Pokémon Yellow - Staff Retroview  

Same Game With A Small Twist
by Derek 'Roku' Cavin

20-100 Hours


Rating definitions 

   Pokemon Yellow is an "improved" version of Pokemon Red/Blue. Though there are some differences between Yellow and Red/Blue, they are very minor and don't really justify purchasing a new version unless you must own every version, love Pikachu, or don't have a version of Pokemon to begin with. The changes to Yellow are few in number and include your starting Pokemon being Pikachu, you rival's starting Pokemon being Eevee, and a few other changes such as the addition of Jessie and James.

   The Yellow version retains the deceptively simple battle system found in Red/Blue. Each Pokemon has one or two elemental affinities that create its strengths and weaknesses. Each Pokemon can also learn up to four abilities at any given time, each with their own specific amount of times they can be used without resting. It is quite easy to learn how to use this particular battle system, but there is much underlying strategy as well that keep things interesting. An example of this is attempting to create a very powerful and balanced party. Even carefully building and selecting a Pokemon's abilities requires strategy. The amount of strategy involved in constructing and implementing an effective party creates an excellent battle system and the simplicity of the system makes it easy to learn as well. The excellent battle system is the real reason to play the game, though it only truly shines in the multiplayer mode.

One of the few new scenes One of the few new scenes

   Despite the battle system's potential for strategy, Pokemon Yellow does very little to test the player. Most opponents lack elemental diversity and thus it is quite easy to exploit their weaknesses. Although money is fairly limited, there is still plenty to purchase a great deal of healing items which decrease enemy difficulty even further. Few opponents can stand up to a well-balanced party, especially when it is backed up with several items that restore all hp.

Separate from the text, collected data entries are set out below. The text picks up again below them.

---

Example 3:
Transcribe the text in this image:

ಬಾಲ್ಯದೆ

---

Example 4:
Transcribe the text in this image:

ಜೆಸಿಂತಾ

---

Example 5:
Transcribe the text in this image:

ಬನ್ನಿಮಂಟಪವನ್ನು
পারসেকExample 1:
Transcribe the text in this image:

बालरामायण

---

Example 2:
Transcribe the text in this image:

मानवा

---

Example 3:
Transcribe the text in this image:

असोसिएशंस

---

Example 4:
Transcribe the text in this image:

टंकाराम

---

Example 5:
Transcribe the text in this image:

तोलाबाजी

   Red/Blue had above average localization and a good interface. Yellow is no different, but also makes no attempt to improve upon these less-than-perfect areas. The player must still hunt through menus to perform common actions such as swimming, cutting, and using strength to push boulders. Some kind of shortcut would have been appreciated, but it isn't a major annoyance. There are still some strangely worded phrases to be found throughout the game, but they too aren't so serious that they harm the game and are few in number.

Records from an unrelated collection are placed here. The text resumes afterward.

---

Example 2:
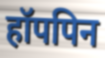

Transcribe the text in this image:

हॉपपिन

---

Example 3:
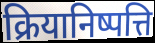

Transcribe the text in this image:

क्रियानिष्पत्ति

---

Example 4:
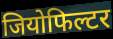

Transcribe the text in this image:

जियोफिल्टर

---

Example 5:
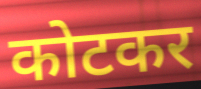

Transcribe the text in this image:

कोटकरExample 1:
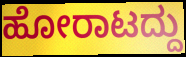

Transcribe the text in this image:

ಹೋರಾಟದ್ದು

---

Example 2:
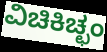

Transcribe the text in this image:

ವಿಚಿಕಿಚ್ಛಂ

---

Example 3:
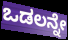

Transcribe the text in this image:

ಒಡಲನ್ನೇ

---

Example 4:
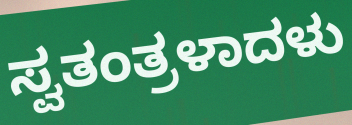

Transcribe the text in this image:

ಸ್ವತಂತ್ರಳಾದಳು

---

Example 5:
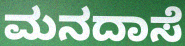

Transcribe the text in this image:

ಮನದಾಸೆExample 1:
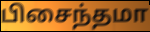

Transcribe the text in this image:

பிசைந்தமா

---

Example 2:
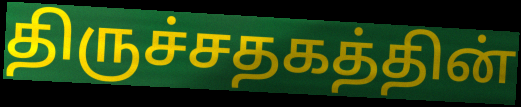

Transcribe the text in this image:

திருச்சதகத்தின்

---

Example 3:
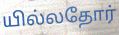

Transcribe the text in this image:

யில்லதோர்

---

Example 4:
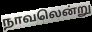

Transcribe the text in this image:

நாவலென்று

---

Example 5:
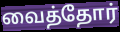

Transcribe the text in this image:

வைத்தோர்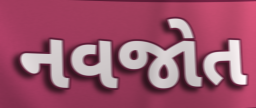
નવજોતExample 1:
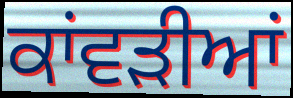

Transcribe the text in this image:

ਕਾਂਵੜੀਆਂ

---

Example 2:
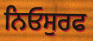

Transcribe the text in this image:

ਨਿਓਸੁਰਫ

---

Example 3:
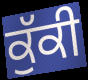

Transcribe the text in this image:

ਕੁੱਕੀ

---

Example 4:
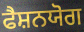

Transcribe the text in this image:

ਫੈਸ਼ਨਯੋਗ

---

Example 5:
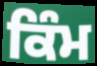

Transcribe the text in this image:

ਕਿੰਮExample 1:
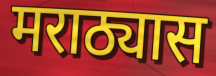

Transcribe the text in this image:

मराठ्यास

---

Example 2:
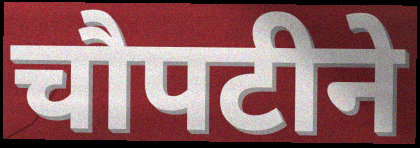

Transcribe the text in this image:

चौपटीने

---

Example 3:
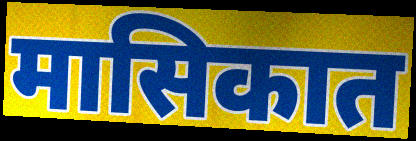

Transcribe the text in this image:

मासिकात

   As Yellow is almost a complete clone of the original packaged as a new game, it is highly unoriginal. There are some new additions to the plot and the added emotions and mood of your companion Pikachu are a nice original touch, but they cannot hide the fact that Yellow is ridiculously similar to its predecessor.

If you like Pikachu, this is the version for you If you like Pikachu, this is the version for you

   Even with its small improvements and additions to the story, Yellow still suffers from Red/Blue's lack of plot. There is very little story aside from gathering gym badges and occasionally fighting against Team Rocket, a group that wants to rule the world using Pokemon somehow. There is very little character development to be found either, as there are very few important characters to begin with.

   As with the Red/Blue version, Yellow can be quickly rushed through in about 20 hours. Collecting all of the Pokemon Yellow has to offer and raising a very powerful party for usage in multiplayer can tack on another 50-80 hours easily. Raising alternates and such can add even more time making Pokemon a good choice for a high playtime mobile game.

   This should not come as a surprise, but Yellow features the same selection of music as Red/Blue. While average for the most part, the good boss music manages to pull it up to slightly above-average. Sound effects are also the same as in the original with the exception of some new and improved Pikachu sounds, but they are only a minor addition.

   While visual remain much the same as in Red/Blue, each Pokemon's sprite has been redrawn and slightly improved in general. Yellow still suffers from average out-of-battle visuals, but the large variety of in-battle detail more than makes up for it. Yellow's visuals are quite good as a whole.

   While the story is lacking, the battle system does much to make up for it, especially in the versus mode. There really aren't enough differences between Red/Blue and Yellow to make it worth playing in addition to the original, but it is still a great game if that fact is ignored. It's worth playing if you don't have a version of Red/Blue or want to collect all of the versions for some reason.